Bir başlığı olmalıymış bu yazının. Mesela, "Erhan Sarkacı" falan. :)
Erhan Bey, yorum yapmadan önce üç defa okudum bu güzel yazınızı. İlk okuyuşumda, yaşamı yaşamaktan bıkmış bir adamın, hayatta olmayan sevgilisine duyduğu özlemi, sağlam bir dibe vuruşla yakınarak anlatmış olduğunu anladım.
İkinci okuyuşumda, kendisiyle geçimsiz, sadece kendine aksi, kendine düşman, kendiyle kavgalı bir adamın yine kendiyle kavga edişini anladım. Yani bu kavga, aslında olmuş olduğu ben ile olamadığı ben arasında geçiyor gibi.

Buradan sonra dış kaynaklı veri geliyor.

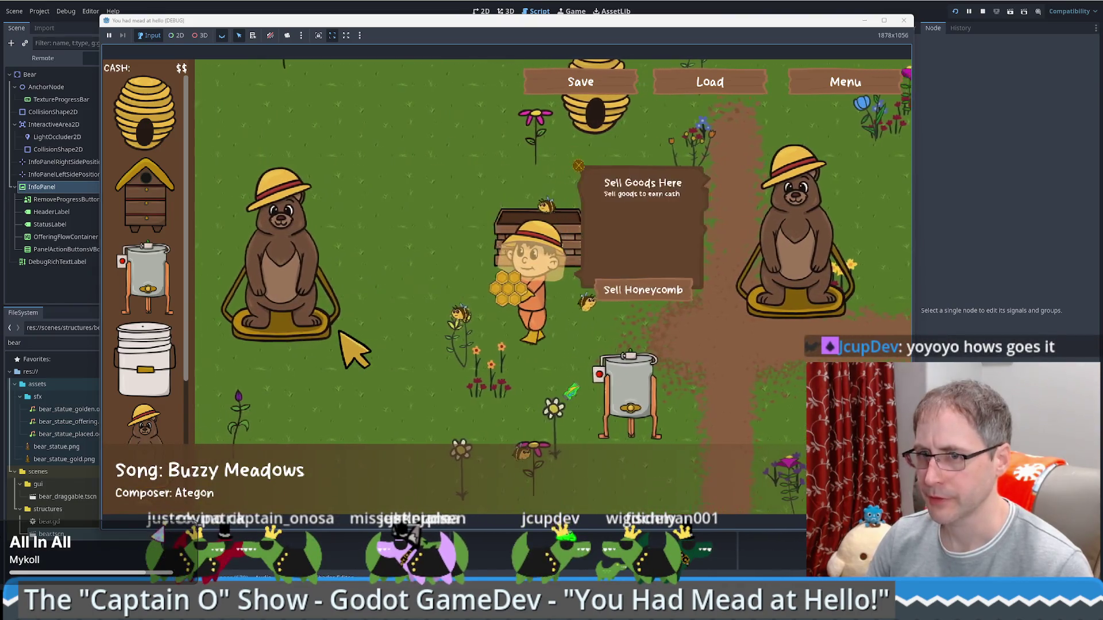
key(a)
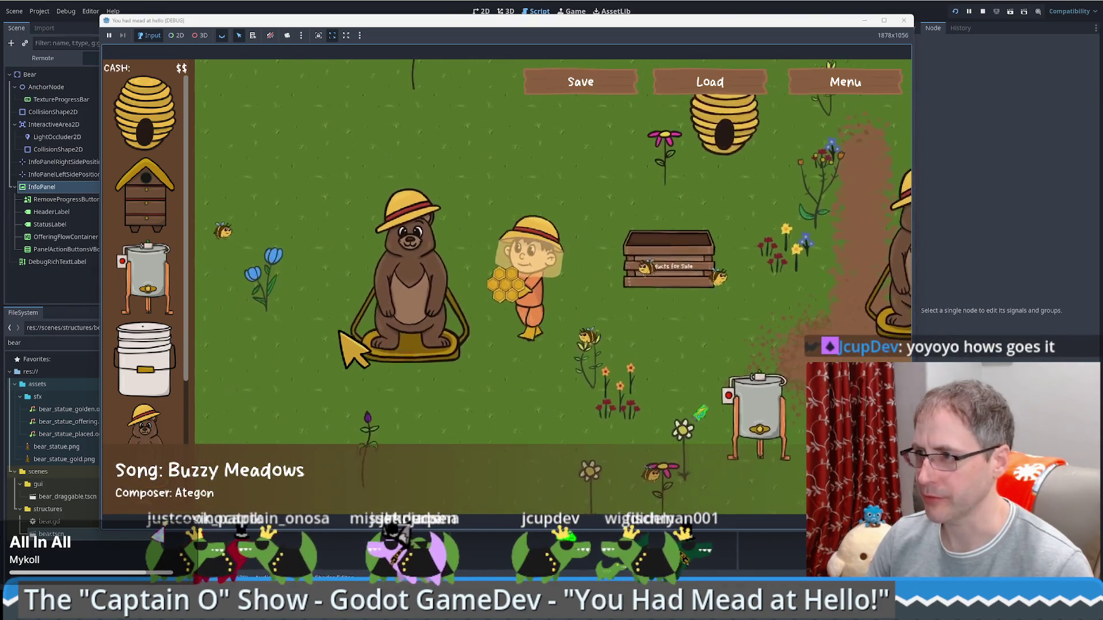
key(d)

Üçüncü okuyuşumda ise kendini bir hipnozcunun eline bırakmış, onun telkinleriyle hipnoz olmuş bir adamın, duygusal anlamda dağılışını anladım.
Bir kaç defa daha okusam Davinci'nin şifresine kadar gider bu olay. :) En iyisi mi yazar burada ne demek istemiş, siz bize anlatın. Bu güzel yazının bize ne anlatmak istediğini merak ediyorum gerçekten.
Ve tabii ki elinize, okuması gerçekten çok hoştu.